Excerpted records section start

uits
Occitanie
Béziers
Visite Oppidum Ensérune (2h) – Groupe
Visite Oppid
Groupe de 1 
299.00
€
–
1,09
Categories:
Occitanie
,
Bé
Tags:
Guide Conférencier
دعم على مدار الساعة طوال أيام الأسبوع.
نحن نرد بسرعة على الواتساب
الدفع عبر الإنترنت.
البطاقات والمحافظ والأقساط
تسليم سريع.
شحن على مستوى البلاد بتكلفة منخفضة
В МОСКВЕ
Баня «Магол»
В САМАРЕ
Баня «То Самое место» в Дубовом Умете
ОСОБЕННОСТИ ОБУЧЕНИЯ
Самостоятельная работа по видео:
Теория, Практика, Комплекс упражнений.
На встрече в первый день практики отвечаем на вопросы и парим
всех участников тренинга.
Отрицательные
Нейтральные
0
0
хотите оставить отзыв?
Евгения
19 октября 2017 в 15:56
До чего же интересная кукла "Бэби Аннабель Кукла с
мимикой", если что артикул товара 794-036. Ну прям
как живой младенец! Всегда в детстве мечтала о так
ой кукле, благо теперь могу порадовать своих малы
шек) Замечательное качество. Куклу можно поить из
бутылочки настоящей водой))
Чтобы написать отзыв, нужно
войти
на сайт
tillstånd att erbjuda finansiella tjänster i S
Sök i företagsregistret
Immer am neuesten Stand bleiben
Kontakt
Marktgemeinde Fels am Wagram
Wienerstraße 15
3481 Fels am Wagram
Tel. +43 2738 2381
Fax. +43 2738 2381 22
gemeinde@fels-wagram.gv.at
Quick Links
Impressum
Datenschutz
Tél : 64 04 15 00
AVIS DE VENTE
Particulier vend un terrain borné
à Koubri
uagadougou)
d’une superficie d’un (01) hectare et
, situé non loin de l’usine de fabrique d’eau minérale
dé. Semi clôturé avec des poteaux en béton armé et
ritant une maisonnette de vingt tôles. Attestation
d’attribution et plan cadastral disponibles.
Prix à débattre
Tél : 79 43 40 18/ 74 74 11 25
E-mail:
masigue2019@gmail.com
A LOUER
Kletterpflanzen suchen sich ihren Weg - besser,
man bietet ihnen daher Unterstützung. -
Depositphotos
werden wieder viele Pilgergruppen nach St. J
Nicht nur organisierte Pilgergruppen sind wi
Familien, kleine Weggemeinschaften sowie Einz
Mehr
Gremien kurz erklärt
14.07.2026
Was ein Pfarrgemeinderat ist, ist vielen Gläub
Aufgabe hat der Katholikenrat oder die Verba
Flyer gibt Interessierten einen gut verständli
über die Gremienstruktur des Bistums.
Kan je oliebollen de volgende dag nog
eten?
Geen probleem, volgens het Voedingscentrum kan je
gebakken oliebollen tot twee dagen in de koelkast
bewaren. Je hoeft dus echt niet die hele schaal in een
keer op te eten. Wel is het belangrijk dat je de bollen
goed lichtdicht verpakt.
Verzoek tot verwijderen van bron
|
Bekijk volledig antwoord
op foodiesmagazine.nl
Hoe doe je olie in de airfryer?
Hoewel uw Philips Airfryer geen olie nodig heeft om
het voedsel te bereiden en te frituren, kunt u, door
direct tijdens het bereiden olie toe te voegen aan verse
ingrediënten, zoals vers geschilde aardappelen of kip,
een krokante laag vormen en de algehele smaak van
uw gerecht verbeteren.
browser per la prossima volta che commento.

Excerpted records section end

== What the exercise asks ==
All lines from the start of the entries through the line where "Flyer gibt Interessierten" sits should be duplicated exactly, with nothing else in the output.

== Written answer ==
uits
Occitanie
Béziers
Visite Oppidum Ensérune (2h) – Groupe
Visite Oppid
Groupe de 1 
299.00
€
–
1,09
Categories:
Occitanie
,
Bé
Tags:
Guide Conférencier
دعم على مدار الساعة طوال أيام الأسبوع.
نحن نرد بسرعة على الواتساب
الدفع عبر الإنترنت.
البطاقات والمحافظ والأقساط
تسليم سريع.
شحن على مستوى البلاد بتكلفة منخفضة
В МОСКВЕ
Баня «Магол»
В САМАРЕ
Баня «То Самое место» в Дубовом Умете
ОСОБЕННОСТИ ОБУЧЕНИЯ
Самостоятельная работа по видео:
Теория, Практика, Комплекс упражнений.
На встрече в первый день практики отвечаем на вопросы и парим
всех участников тренинга.
Отрицательные
Нейтральные
0
0
хотите оставить отзыв?
Евгения
19 октября 2017 в 15:56
До чего же интересная кукла "Бэби Аннабель Кукла с
мимикой", если что артикул товара 794-036. Ну прям
как живой младенец! Всегда в детстве мечтала о так
ой кукле, благо теперь могу порадовать своих малы
шек) Замечательное качество. Куклу можно поить из
бутылочки настоящей водой))
Чтобы написать отзыв, нужно
войти
на сайт
tillstånd att erbjuda finansiella tjänster i S
Sök i företagsregistret
Immer am neuesten Stand bleiben
Kontakt
Marktgemeinde Fels am Wagram
Wienerstraße 15
3481 Fels am Wagram
Tel. +43 2738 2381
Fax. +43 2738 2381 22
gemeinde@fels-wagram.gv.at
Quick Links
Impressum
Datenschutz
Tél : 64 04 15 00
AVIS DE VENTE
Particulier vend un terrain borné
à Koubri
uagadougou)
d’une superficie d’un (01) hectare et
, situé non loin de l’usine de fabrique d’eau minérale
dé. Semi clôturé avec des poteaux en béton armé et
ritant une maisonnette de vingt tôles. Attestation
d’attribution et plan cadastral disponibles.
Prix à débattre
Tél : 79 43 40 18/ 74 74 11 25
E-mail:
masigue2019@gmail.com
A LOUER
Kletterpflanzen suchen sich ihren Weg - besser,
man bietet ihnen daher Unterstützung. -
Depositphotos
werden wieder viele Pilgergruppen nach St. J
Nicht nur organisierte Pilgergruppen sind wi
Familien, kleine Weggemeinschaften sowie Einz
Mehr
Gremien kurz erklärt
14.07.2026
Was ein Pfarrgemeinderat ist, ist vielen Gläub
Aufgabe hat der Katholikenrat oder die Verba
Flyer gibt Interessierten einen gut verständli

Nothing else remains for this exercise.